Could Suspended Animation Change the Future of Accident & Emergency?


By Banda Chisomo, King Edward IV Five Ways School, Birmingham

Picture this: a patient has a large gunshot wound to their lower abdomen and they had excessive haemorrhaging before suffering from myocardial infarction and flatlining. They are rushed to the accident and emergency ward where the doctors assess the extent of the damage and they agree that under traditional care the patient has a 7% chance of survival. However, with the use of suspended animation, the survival rate of this particular patient (and plenty other trauma patients) could be vastly increased.

The technical term for this process is emergency preservation and resuscitation (EPR). This idea has appeared plenty of times in movies but it is often more extreme, resembling something like cryogenic preservation whereby patients are thawed after “x” amount of time. This type of suspended animation actually involves the doctors inducing a state of hypothermia in the patient. Their blood is replaced with a very cold, saline solution (10°C/50°F) in about 15 minutes. This is quite strange to imagine because we require blood to transport oxygen around the body for vital life processes. However, when the body temperature is this low, cellular activity is significantly reduced and often grinds to a halt enabling cells to survive without oxygen. This prevents further damage to tissue and organs. One mustn’t forget the brain, which can suffer irreversible damage without blood flow for 4-5 minutes at normal temperature, so cooling is the main priority. The exact process is as follows:

1. Insert a cannula directly into the aorta

2. Pump cold, saline solution in through the heart and towards the brain first (the most vulnerable organ to oxygen deprivation)

3. Pump solution to the rest of the body which empties the remaining blood volume of the patient. At this point the patient should have no blood and no brain activity.

4. After the surgical repairs, replace the saline solution with blood again. The patient will then be resuscitated using a heart-lung bypass machine, should the heart not start again independently.

This is where the major discrepancy between this technique and cryogenic freezing lies. It allows surgeons around two hours to treat and repair the trauma injuries, which is plenty more than they would have using traditional treatment. Effectively it’s like pressing a pause button whilst surgeons get to work. Quite obviously this is different to freezing a patient for many years and bringing them back to life.

Dr Sam Tisherman and a team of surgeons at UPMC Presbyterian Hospital in Pittsburgh, Pennsylvania, started human trials for a practical application of EPR back in 2014. Dr Peter Rhee at the University of Arizona in Tucson also began research on this much before Tisherman after being approached by the military and developed a technique through experimenting on pigs. Dr Rhee’s work was more focused on the re-warming of trauma victims to find the optimum rate of re-warming. He inflicted a lethal wound on 40 test pigs to simulate real-world trauma scenarios and some pigs were cooled down using a very similar method.
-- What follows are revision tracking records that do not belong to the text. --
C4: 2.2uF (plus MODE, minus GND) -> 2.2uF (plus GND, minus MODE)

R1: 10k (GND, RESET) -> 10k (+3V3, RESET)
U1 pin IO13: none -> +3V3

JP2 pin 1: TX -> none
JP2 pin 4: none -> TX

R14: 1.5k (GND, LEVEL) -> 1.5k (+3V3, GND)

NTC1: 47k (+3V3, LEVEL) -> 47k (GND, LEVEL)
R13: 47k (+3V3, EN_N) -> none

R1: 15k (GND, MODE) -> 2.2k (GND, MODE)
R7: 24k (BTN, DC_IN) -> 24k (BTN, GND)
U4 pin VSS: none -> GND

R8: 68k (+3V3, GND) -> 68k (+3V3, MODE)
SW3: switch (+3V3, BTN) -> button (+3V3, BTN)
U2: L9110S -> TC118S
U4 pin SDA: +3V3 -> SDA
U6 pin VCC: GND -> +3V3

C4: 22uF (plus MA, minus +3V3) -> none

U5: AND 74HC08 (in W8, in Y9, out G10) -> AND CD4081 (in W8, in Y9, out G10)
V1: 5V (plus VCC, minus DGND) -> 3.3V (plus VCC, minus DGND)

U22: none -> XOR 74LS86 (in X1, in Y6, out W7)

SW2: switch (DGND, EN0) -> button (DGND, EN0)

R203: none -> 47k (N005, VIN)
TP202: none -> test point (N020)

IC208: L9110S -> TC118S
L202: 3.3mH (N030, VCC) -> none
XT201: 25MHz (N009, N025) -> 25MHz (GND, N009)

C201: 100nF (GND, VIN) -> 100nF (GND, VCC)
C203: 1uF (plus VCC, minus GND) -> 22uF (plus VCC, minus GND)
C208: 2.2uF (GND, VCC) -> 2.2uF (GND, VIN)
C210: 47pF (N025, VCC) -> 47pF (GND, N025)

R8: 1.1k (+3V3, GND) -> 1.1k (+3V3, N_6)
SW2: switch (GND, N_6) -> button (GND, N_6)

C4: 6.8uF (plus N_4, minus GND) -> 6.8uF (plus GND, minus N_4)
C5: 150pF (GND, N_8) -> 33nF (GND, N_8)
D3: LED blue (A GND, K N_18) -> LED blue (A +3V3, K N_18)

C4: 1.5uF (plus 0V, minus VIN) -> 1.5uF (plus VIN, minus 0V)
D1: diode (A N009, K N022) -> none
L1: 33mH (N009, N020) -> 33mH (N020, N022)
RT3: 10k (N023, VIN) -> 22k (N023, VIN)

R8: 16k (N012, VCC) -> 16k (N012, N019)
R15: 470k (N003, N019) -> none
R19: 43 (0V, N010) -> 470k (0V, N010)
He had ten control pigs which were not cooled down and they all died due to excessive haemorrhage while their core temperature was maintained at 36°C-37°C. The surgeons were able to save seventeen other pigs and they were split into groups. A group of 10 had their bodies re-warmed at a rate of 0.25°C/minute (slow), another group of ten had their bodies re-warmed at a rate of 0.5°C/minute (medium) and the final group of ten had their bodies re-warmed at a rate of 1°C/minute (fast). Of the ten re-warmed slowly, 50% survived; of the 10 re-warmed at a medium rate, 90% survived and of the 10 re-warmed quickly, 30% survived. To quote the research “after discontinuation of cardiopulmonary bypass, the animals were recovered and monitored for six weeks for neurological deficits, cognitive function and organ dysfunction. All the surviving animals were neurologically intact, displayed normal learning capacity, and had no long-term organ dysfunction.” This research is integral because it shows that long-term survival is heavily influenced by the rate of reversal of hypothermia.

EPR seems revolutionary and it should become normal practice in the coming years. This will not only save more lives but reduce the amount of stress in the lives of trauma surgeons.